“Going to America”: An overview on Taiwanese Migration to the US
Key Takeaways
- Migration from Taiwan to the United States is driven mainly by education, skilled employment, family reunification, and business ties.
- Common legal pathways include F-1 student visas, OPT (post‑study work), H‑1B skilled worker visas, family‑based petitions, and employment‑based green cards (EB‑1/EB‑2/EB‑3).
- Taiwan‑born applicants are generally not subject to the extreme employment‑based backlogs that affect mainland China and India.
- USCIS (U.S. Citizenship and Immigration Services) processing delays, the H‑1B cap lottery and changing visa policies affect timing; planning and legal advice matter.
- The human impact is significant: families, careers and businesses are reshaped by long waits, uncertainty and cross‑cultural transitions.
Background: a long and changing story
It has been reported that Taiwan Insight’s overview places contemporary Taiwanese migration in a longer arc: early post‑war flows, a large wave after the 1965 U.S. immigration reforms, and more recent movement fueled by higher education and the global tech economy. Students and professionals have been a steady presence, and many migrants maintain business, academic and family ties across the Pacific. These links have helped sustain people‑to‑people flows even as policy and economic conditions shift.

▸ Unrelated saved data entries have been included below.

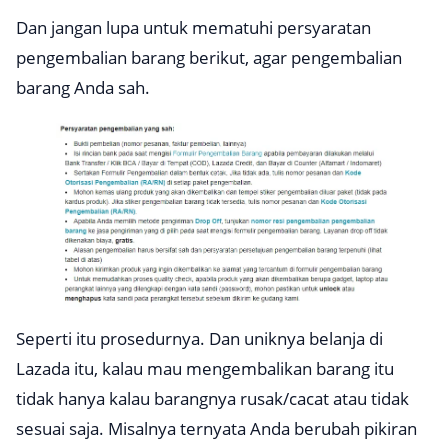
Dan jangan lupa untuk mematuhi persyaratan
pengembalian barang berikut, agar pengembalian
barang Anda sah.
Seperti itu prosedurnya. Dan uniknya belanja di
Lazada itu, kalau mau mengembalikan barang itu
tidak hanya kalau barangnya rusak/cacat atau tidak
sesuai saja. Misalnya ternyata Anda berubah pikiran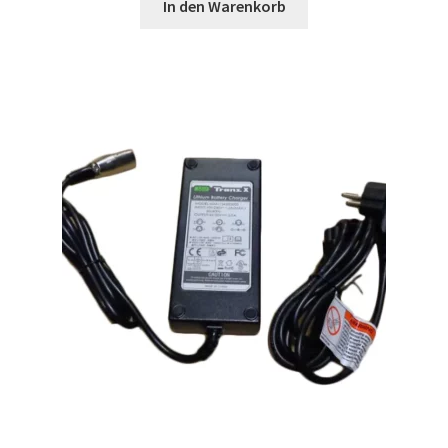
In den Warenkorb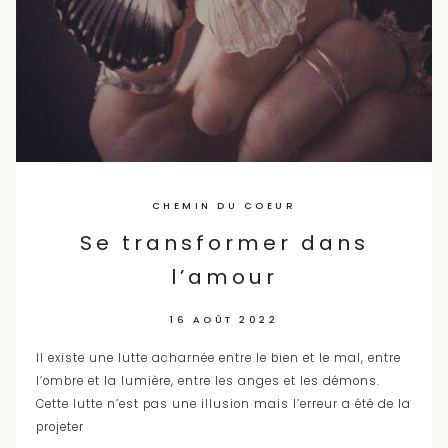
CHEMIN DU COEUR
Se transformer dans
l’amour
16 AOÛT 2022
Il existe une lutte acharnée entre le bien et le mal, entre
l’ombre et la lumière, entre les anges et les démons.
Cette lutte n’est pas une illusion mais l’erreur a été de la
projeter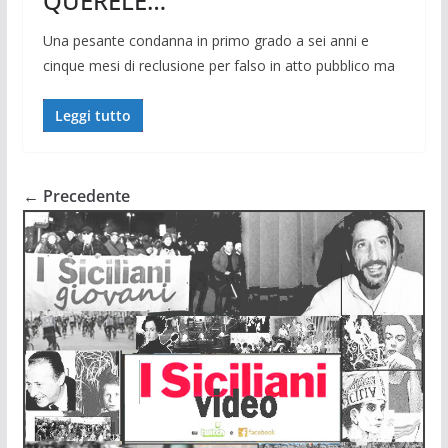
QUERELE…
Una pesante condanna in primo grado a sei anni e
cinque mesi di reclusione per falso in atto pubblico ma
Leggi tutto
← Precedente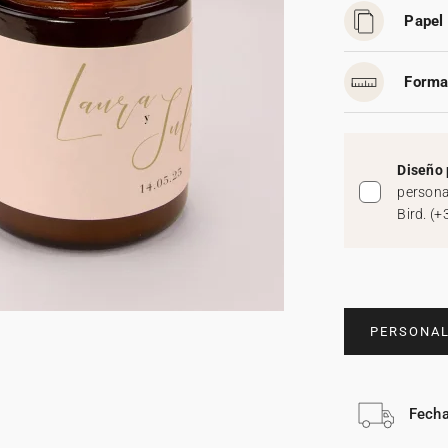
Papel 
Forma
Diseño 
persona
Bird.
(
+
PERSONAL
Fecha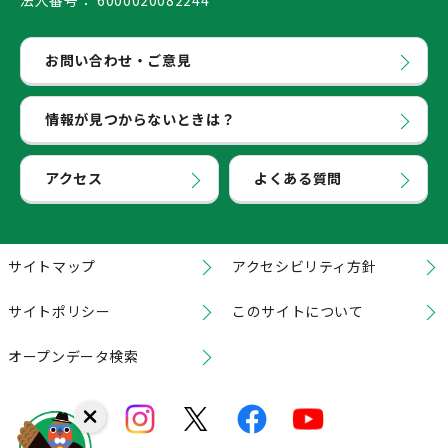
法人番号：
6000020082244
お問い合わせ・ご意見
情報が見つからないときは？
アクセス
よくある質問
サイトマップ
アクセシビリティ方針
サイトポリシー
このサイトについて
オープンデータ検索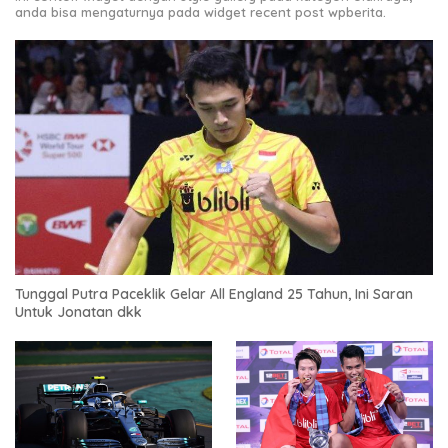
anda bisa mengaturnya pada widget recent post wpberita.
Tunggal Putra Paceklik Gelar All England 25 Tahun, Ini Saran
Untuk Jonatan dkk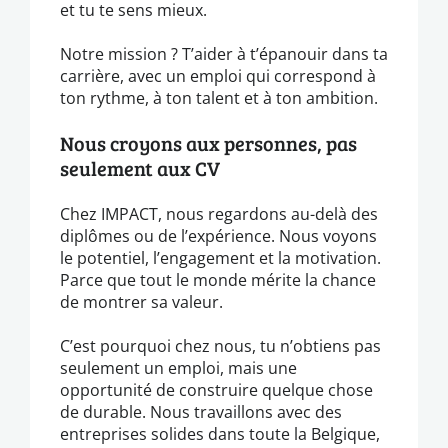
et tu te sens mieux.
Notre mission ? T’aider à t’épanouir dans ta
carrière, avec un emploi qui correspond à
ton rythme, à ton talent et à ton ambition.
Nous croyons aux personnes, pas
seulement aux CV
Chez IMPACT, nous regardons au-delà des
diplômes ou de l’expérience. Nous voyons
le potentiel, l’engagement et la motivation.
Parce que tout le monde mérite la chance
de montrer sa valeur.
C’est pourquoi chez nous, tu n’obtiens pas
seulement un emploi, mais une
opportunité de construire quelque chose
de durable. Nous travaillons avec des
entreprises solides dans toute la Belgique,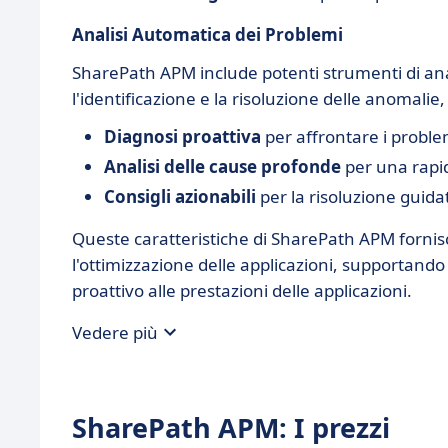
Analisi Automatica dei Problemi
SharePath APM include potenti strumenti di ana
l'identificazione e la risoluzione delle anomalie,
Diagnosi proattiva
per affrontare i proble
Analisi delle cause profonde
per una rapid
Consigli azionabili
per la risoluzione guida
Queste caratteristiche di SharePath APM fornis
l'ottimizzazione delle applicazioni, supportando 
proattivo alle prestazioni delle applicazioni.
Vedere più
SharePath APM: I prezzi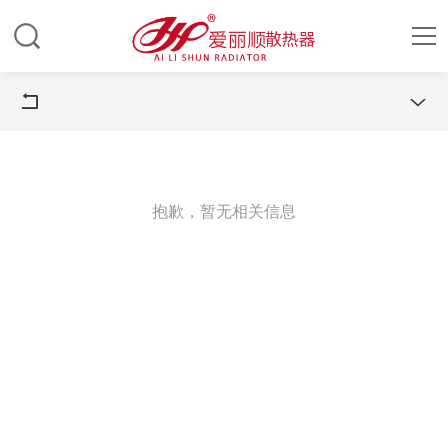


抱歉，暂无相关信息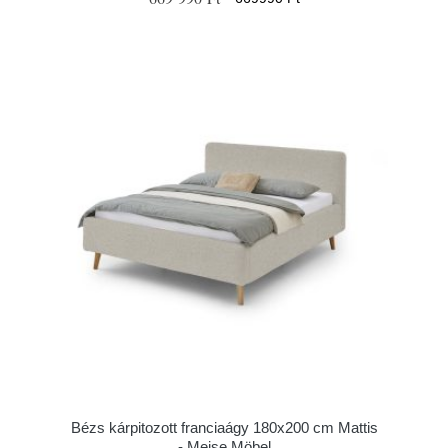
Bézs kárpitozott franciaágy 180x200 cm Mattis
- Meise Möbel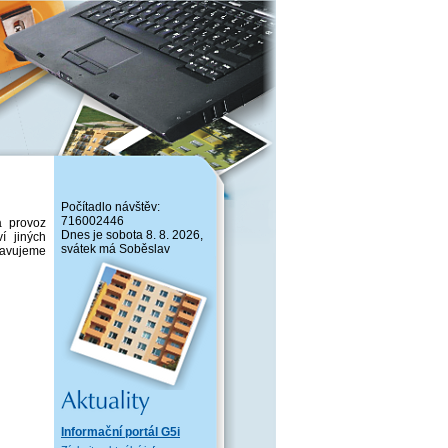
Počítadlo návštěv:
716002446
a provoz
Dnes je sobota 8. 8. 2026,
í jiných
svátek má Soběslav
pravujeme
stvo
/3
Informační portál G5i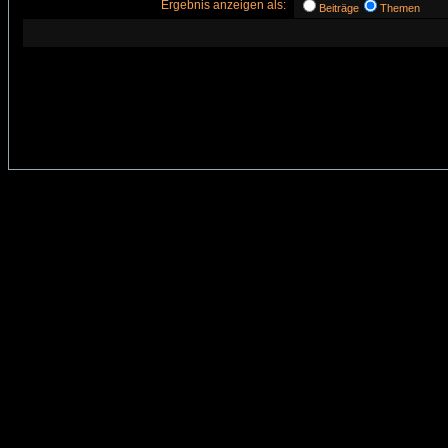
Ergebnis anzeigen als:
Beiträge
Themen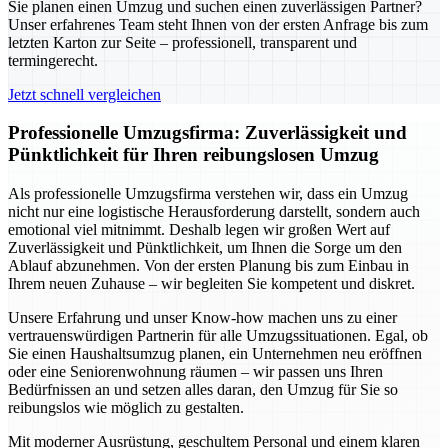
Sie planen einen Umzug und suchen einen zuverlässigen Partner?
Unser erfahrenes Team steht Ihnen von der ersten Anfrage bis zum
letzten Karton zur Seite – professionell, transparent und
termingerecht.
Jetzt schnell vergleichen
Professionelle Umzugsfirma: Zuverlässigkeit und
Pünktlichkeit für Ihren reibungslosen Umzug
Als professionelle Umzugsfirma verstehen wir, dass ein Umzug
nicht nur eine logistische Herausforderung darstellt, sondern auch
emotional viel mitnimmt. Deshalb legen wir großen Wert auf
Zuverlässigkeit und Pünktlichkeit, um Ihnen die Sorge um den
Ablauf abzunehmen. Von der ersten Planung bis zum Einbau in
Ihrem neuen Zuhause – wir begleiten Sie kompetent und diskret.
Unsere Erfahrung und unser Know-how machen uns zu einer
vertrauenswürdigen Partnerin für alle Umzugssituationen. Egal, ob
Sie einen Haushaltsumzug planen, ein Unternehmen neu eröffnen
oder eine Seniorenwohnung räumen – wir passen uns Ihren
Bedürfnissen an und setzen alles daran, den Umzug für Sie so
reibungslos wie möglich zu gestalten.
Mit moderner Ausrüstung, geschultem Personal und einem klaren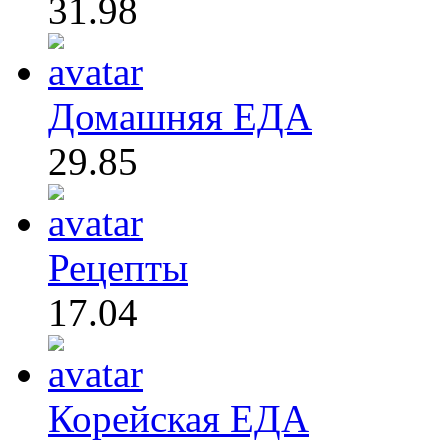
31.98
Домашняя ЕДА
29.85
Рецепты
17.04
Корейская ЕДА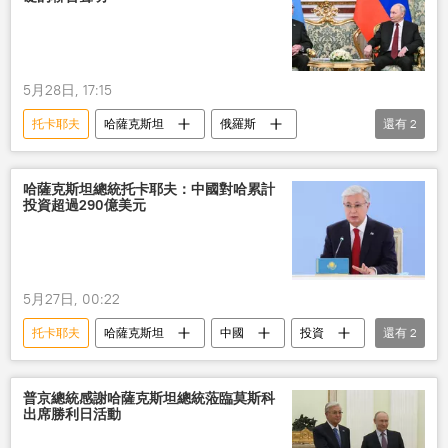
5月28日, 17:15
托卡耶夫
哈薩克斯坦
俄羅斯
還有
2
普京
國際
國際關係
哈薩克斯坦總統托卡耶夫：中國對哈累計
投資超過290億美元
5月27日, 00:22
托卡耶夫
哈薩克斯坦
中國
投資
還有
2
雙邊貿易
增長
普京總統感謝哈薩克斯坦總統蒞臨莫斯科
出席勝利日活動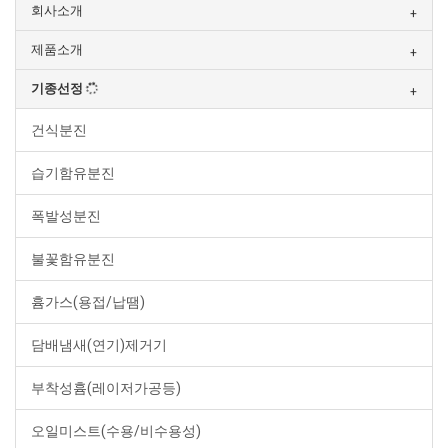
회사소개
제품소개
기종선정
건식분진
습기함유분진
폭발성분진
불꽃함유분진
흄가스(용접/납땜)
담배냄새(연기)제거기
부착성흄(레이저가공등)
오일미스트(수용/비수용성)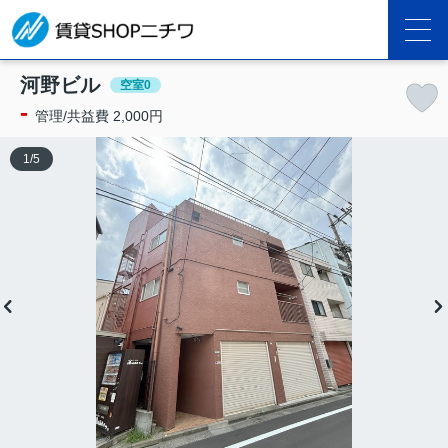
河野ビル
空室0
-
管理/共益費 2,000円
1
/
5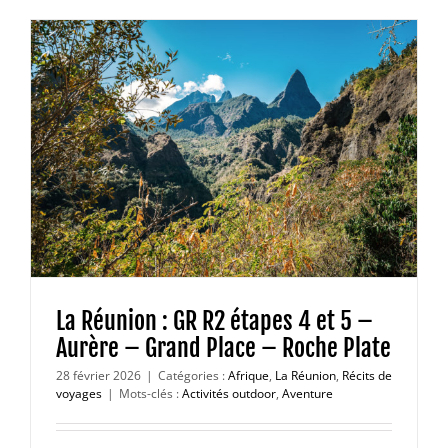
La Réunion : GR R2 étapes 4 et 5 –
Aurère – Grand Place – Roche Plate
28 février 2026
|
Catégories :
Afrique
,
La Réunion
,
Récits de
voyages
|
Mots-clés :
Activités outdoor
,
Aventure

Main pathways and legal terms explained
Taiwanese nationals typically arrive on F‑1 visas (student status) with many using OPT (Optional Practical Training) to gain U.S. work experience after graduation. Employers then often sponsor H‑1B specialty‑occupation visas; the H‑1B is subject to an annual cap and lottery, so it is not guaranteed. For permanent residence, employment‑based green cards fall into categories called EB‑1, EB‑2 and EB‑3 (priority workers, advanced‑degree or exceptional‑ability workers, and skilled workers). Family‑based petitions remain an important route for spouses and immediate relatives. USCIS (U.S. Citizenship and Immigration Services) adjudicates these applications, and processing times vary by service center and case type.
Current landscape and what it means for migrants now
Processing backlogs accelerated after the pandemic and remain uneven across categories; applicants should expect delays and plan contingencies. It has been reported that Taiwan‑born applicants generally avoid the protracted employment‑based queues seen by applicants from mainland China and India, which can shorten the path to a green card for some Taiwanese migrants — but individual cases vary. For someone navigating the process now: document preparation, early employer engagement for sponsorship, awareness of H‑1B timing, and maintaining lawful status (for example, F‑1 or another nonimmigrant status) are critical steps. Consulting an immigration attorney or accredited adviser can help manage timing, waivers and strategy.